The insolvency law has bolstered the likelihood of a turnaround for Indian Overseas Bank (IOB), which now expects to return to black in the last quarter of fiscal 2018-19, a top official said.

Out of IOB’s total exposure of ₹7,000 crore in the RBI’s first list of 12 cases referred to the NCLT, resolution is in sight for as much as ₹4,000 crore in the first two quarters this fiscal, R Subramania Kumar, Managing Director & CEO, told BusinessLine .

Besides riding on an expected boost from debt resolution at the NCLT, the bank is also implementing several strategies that will help it come out of the RBI’s prompt corrective action (PCA) framework, said Kumar.

Without committing to a timeframe for the bank to be able to exit the PCA, Kumar said that IOB was well on course to meet the parameters laid down by the central bank.

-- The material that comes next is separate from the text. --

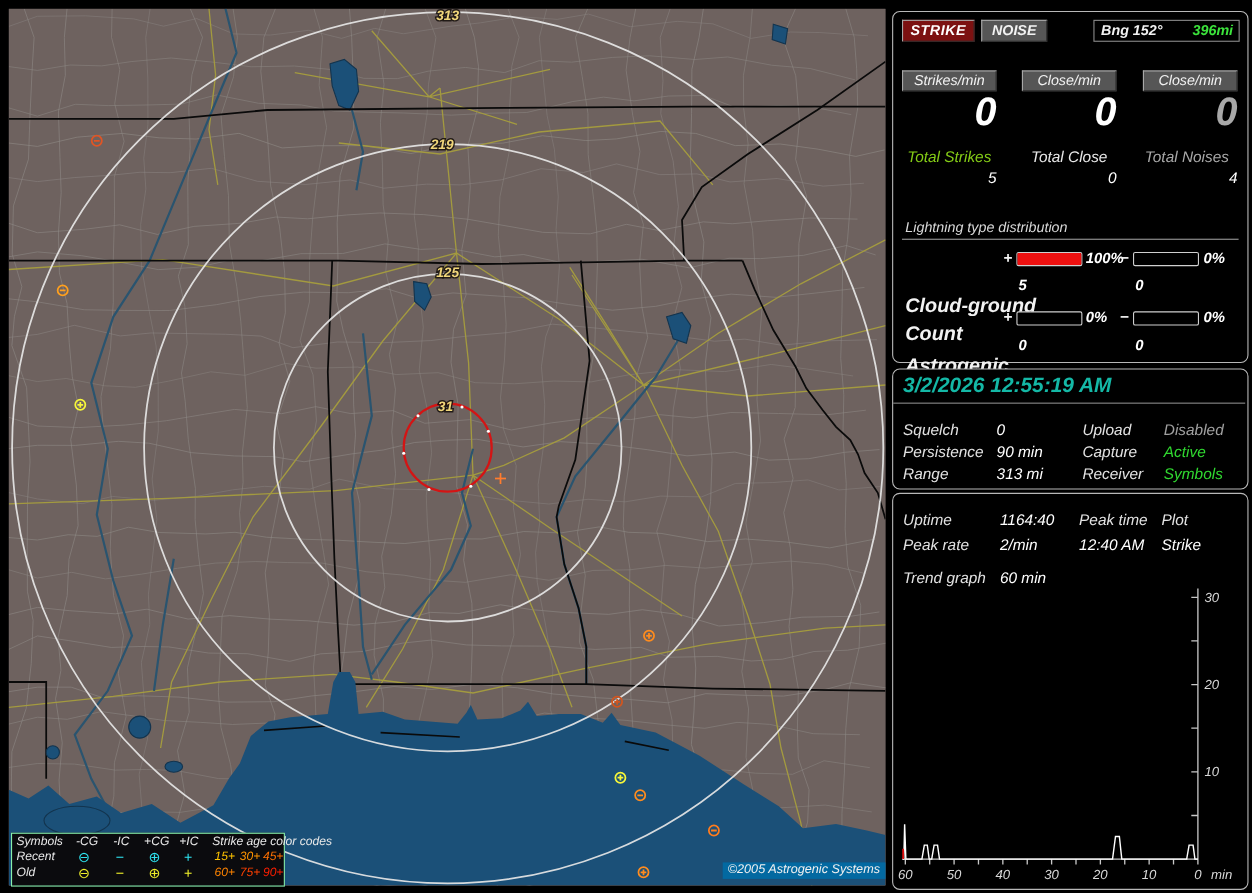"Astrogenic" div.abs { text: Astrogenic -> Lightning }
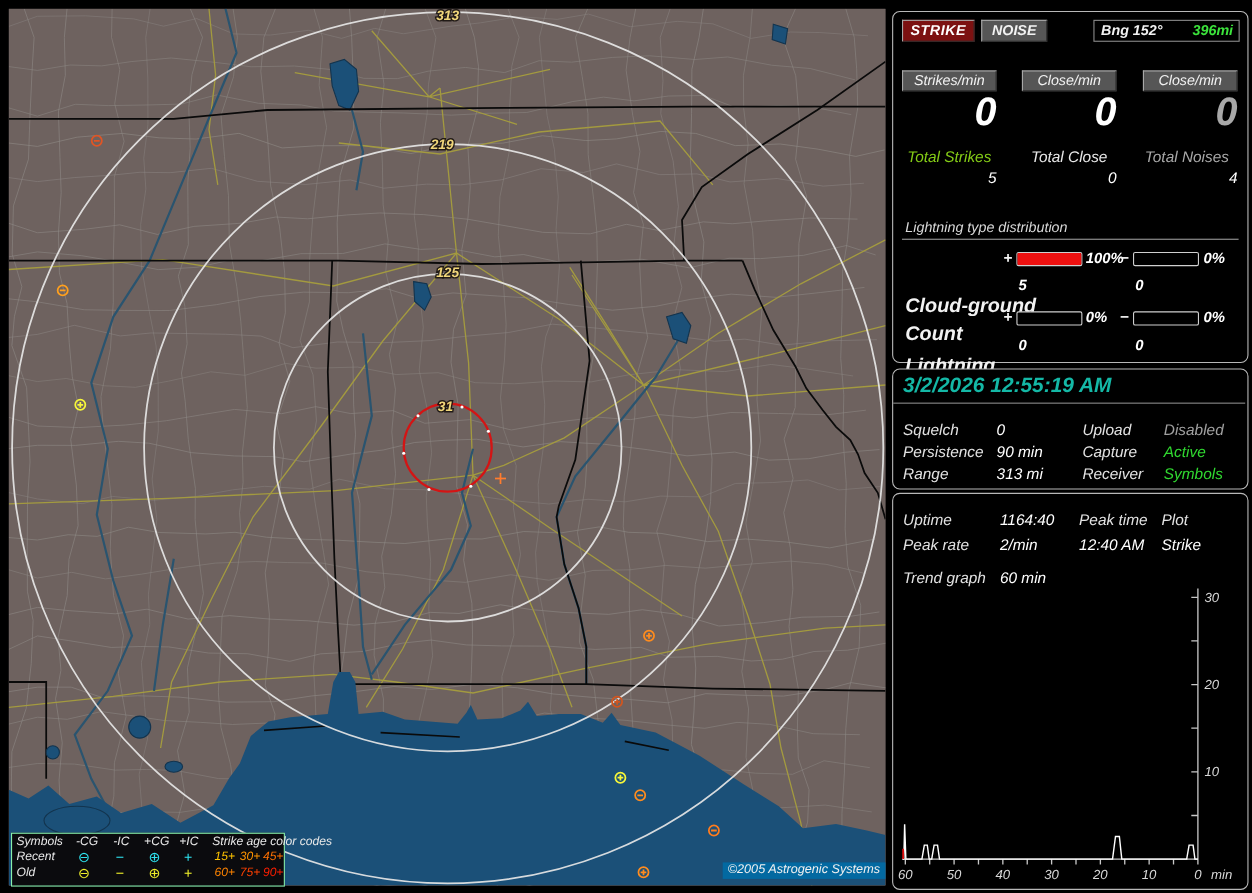"©2005 Astrogenic Systems" #copyright { background: #0369a1 -> #0c4a6e }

“There are five to six parameters under the PCA where we have already come under total control. This path will continue as we go about implementing our turnaround strategies, including rebalancing of portfolio, enhancing fee-based income and keeping away from specified risk-prone sectors like iron and steel,” he said.

Over the last few years, IOB – which went into PCA in September 2015 – had consciously pruned its corporate lending while enhancing the size of its retail, agriculture and MSME (RAM) lending.

“From March 2014 to March 2018, our corporate book has come down from ₹88,000 crore to ₹49,725 crore.

“On the other hand, our MSME book has risen to ₹32,600 crore from ₹29,000. Agriculture exposure has gone up to ₹31,000 crore from ₹26,000. Retail has gone up to ₹28,000 crore from ₹18,000 crore. So, the rebalancing is happening and will (we) continue in this path,” he said

IOB will, this fiscal, strive to take the share of retail advances to 20 per cent of the overall loan book. “We will remain a retail, agriculture and MSME-focused bank in the coming years also,” said Kumar.

While noting that the just ended March quarter will be stressful (mainly due to RBI’s February 12 circular), Kumar said that this fiscal IOB will look to bring down the Gross NPA ratio by 5 percentage points to 16 per cent from the 21.95 per cent now. Also, efforts will be made to bring the net NPA ratio to single-digit level.

As part of branch rationalisation, Kumar said that IOB will also scale down over 100 unviable branches and those located in the proximity to one another.

In the last couple of years, the bank had shut 11 regional offices, closed down 91 branches; it is now left with a network of 3,342 branches.

Foreign operations

On its overseas branches, Kumar said that steps are on to revamp the business model and right-size operations. “Seoul we are exiting. We have already closed our representative office in China and Vietnam. In Dubai and Qatar, we have scaled operations. We are planning to merge two branches at Colombo into one,” he said.

The entire exercise is already showing results with the consolidated foreign operations now recording profits for the bank, said Kumar.

“We will review the situation in six months, and if need be, do more,” he said.